1 May = Northern hemisphere
31 October = Southern hemisphere

The feast of Beltane celebrates the coming of summer. It is the time when we honour the Green Man, consort of the Goddess and ancient spirit of the Greenwood. Known as 'Jack-in-the-Green' or 'Robin', he joins with Marian, his May Queen.
This is the season of Herne, protector of the Greenwood and symbol of fertility, growth and change. Just as buck deer shed their antlers following mating in May, with the Goddess pregnant with the Star Child, Herne declares his readiness to forsake his wanderings and take his place beside her. On Beltane Eve, some witches take to the woods, to 'bring in' the May-blossom at dawn. For our ancestors, this was a time of sexual licence, so possibly 'bringing in the May' was a euphemism for a more traditional
activity of Beltane.
Unsurprisingly, many pagan handfastings and marriages take place at this festival.
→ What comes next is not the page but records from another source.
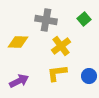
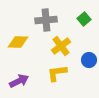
gray cross: rotated 15 degrees counterclockwise
blue circle: moved 16 px up
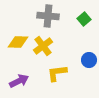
gray cross: moved 2 px right, 4 px up; rotated 10 degrees clockwise
yellow cross: moved 18 px left
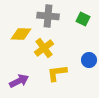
green square: moved 1 px left; rotated 24 degrees counterclockwise
yellow diamond: moved 3 px right, 8 px up
yellow cross: moved 1 px right, 2 px down
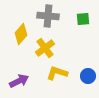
green square: rotated 32 degrees counterclockwise
yellow diamond: rotated 50 degrees counterclockwise
yellow cross: moved 1 px right
blue circle: moved 1 px left, 16 px down
yellow L-shape: rotated 25 degrees clockwise
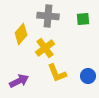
yellow L-shape: rotated 130 degrees counterclockwise
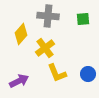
blue circle: moved 2 px up
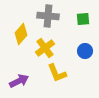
blue circle: moved 3 px left, 23 px up
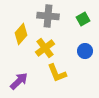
green square: rotated 24 degrees counterclockwise
purple arrow: rotated 18 degrees counterclockwise
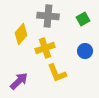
yellow cross: rotated 18 degrees clockwise
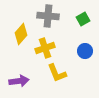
purple arrow: rotated 36 degrees clockwise
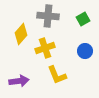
yellow L-shape: moved 2 px down
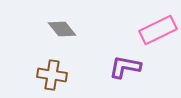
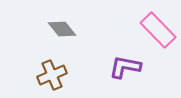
pink rectangle: rotated 72 degrees clockwise
brown cross: rotated 32 degrees counterclockwise
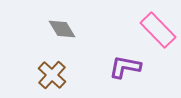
gray diamond: rotated 8 degrees clockwise
brown cross: rotated 24 degrees counterclockwise
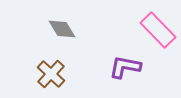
brown cross: moved 1 px left, 1 px up
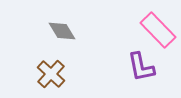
gray diamond: moved 2 px down
purple L-shape: moved 16 px right; rotated 112 degrees counterclockwise
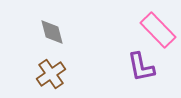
gray diamond: moved 10 px left, 1 px down; rotated 16 degrees clockwise
brown cross: rotated 12 degrees clockwise
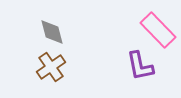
purple L-shape: moved 1 px left, 1 px up
brown cross: moved 7 px up
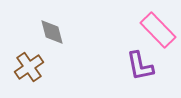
brown cross: moved 22 px left
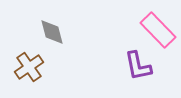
purple L-shape: moved 2 px left
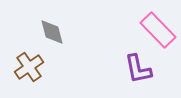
purple L-shape: moved 3 px down
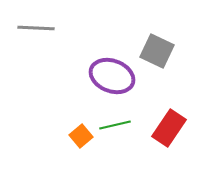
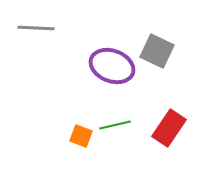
purple ellipse: moved 10 px up
orange square: rotated 30 degrees counterclockwise
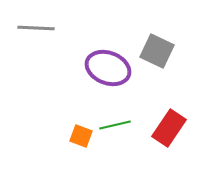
purple ellipse: moved 4 px left, 2 px down
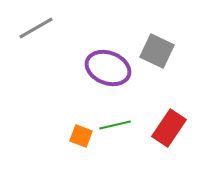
gray line: rotated 33 degrees counterclockwise
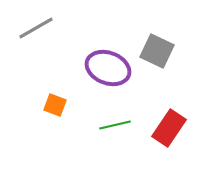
orange square: moved 26 px left, 31 px up
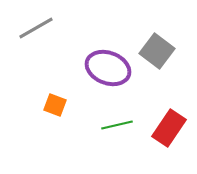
gray square: rotated 12 degrees clockwise
green line: moved 2 px right
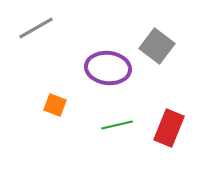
gray square: moved 5 px up
purple ellipse: rotated 15 degrees counterclockwise
red rectangle: rotated 12 degrees counterclockwise
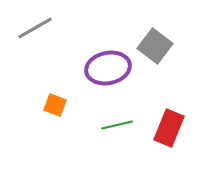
gray line: moved 1 px left
gray square: moved 2 px left
purple ellipse: rotated 18 degrees counterclockwise
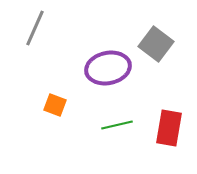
gray line: rotated 36 degrees counterclockwise
gray square: moved 1 px right, 2 px up
red rectangle: rotated 12 degrees counterclockwise
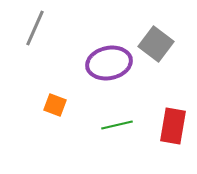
purple ellipse: moved 1 px right, 5 px up
red rectangle: moved 4 px right, 2 px up
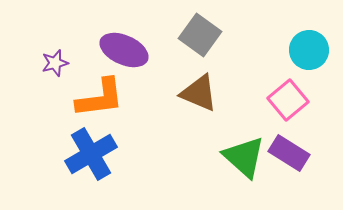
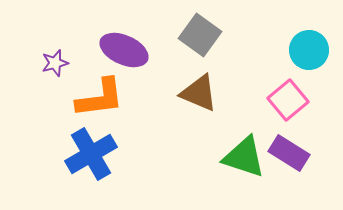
green triangle: rotated 24 degrees counterclockwise
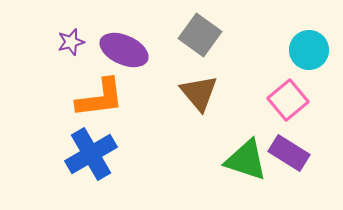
purple star: moved 16 px right, 21 px up
brown triangle: rotated 27 degrees clockwise
green triangle: moved 2 px right, 3 px down
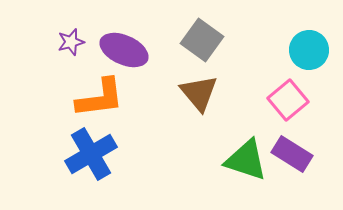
gray square: moved 2 px right, 5 px down
purple rectangle: moved 3 px right, 1 px down
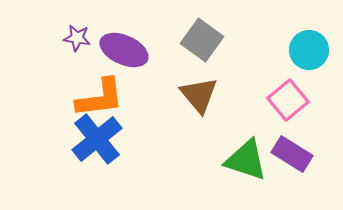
purple star: moved 6 px right, 4 px up; rotated 24 degrees clockwise
brown triangle: moved 2 px down
blue cross: moved 6 px right, 15 px up; rotated 9 degrees counterclockwise
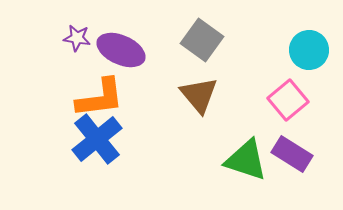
purple ellipse: moved 3 px left
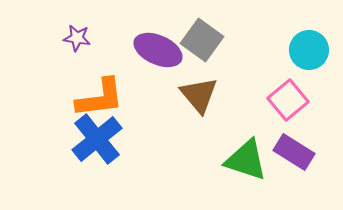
purple ellipse: moved 37 px right
purple rectangle: moved 2 px right, 2 px up
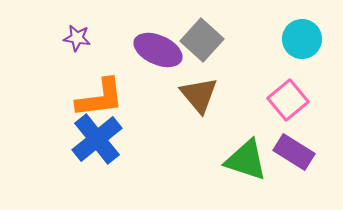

=Close To The Faery World=

In the wheel of the year, Beltane stands opposite Samhain; just as at Samhain when the veil between the worlds of the living and the dead is thin, at Beltane the world of mortals and that of faery are very close. The faery Otherworld was well-known by our ancestors, who left us stories of seers and poets who gained their gifts after falling asleep under a hawthorn, May-tree or faery-mound.
Our Celtic ancestors drove cattle between two sacred fires on 1 May to protect them before sending them out to pasture; this was the bel-tine, the 'lucky' or 'bright' fire. The feast may also be named for a northern European god or goddess named Bel/Belenos/Belissama. The Celtic preface bel means 'bright', indicating that this god or goddess had solar connections.
Whatever the festival's origins, the sacred fire features strongly in Wiccan celebrations. If celebrating outdoors, we light a small bonfire which the sprightly can leap to obtain a Beltane blessing. Sometimes a broomstick is used instead, symbolizing the sacred conjunction of male (handle) and female (brush), and marking the threshold between spring and summer. As we cross, we make promises to keep in the coming year.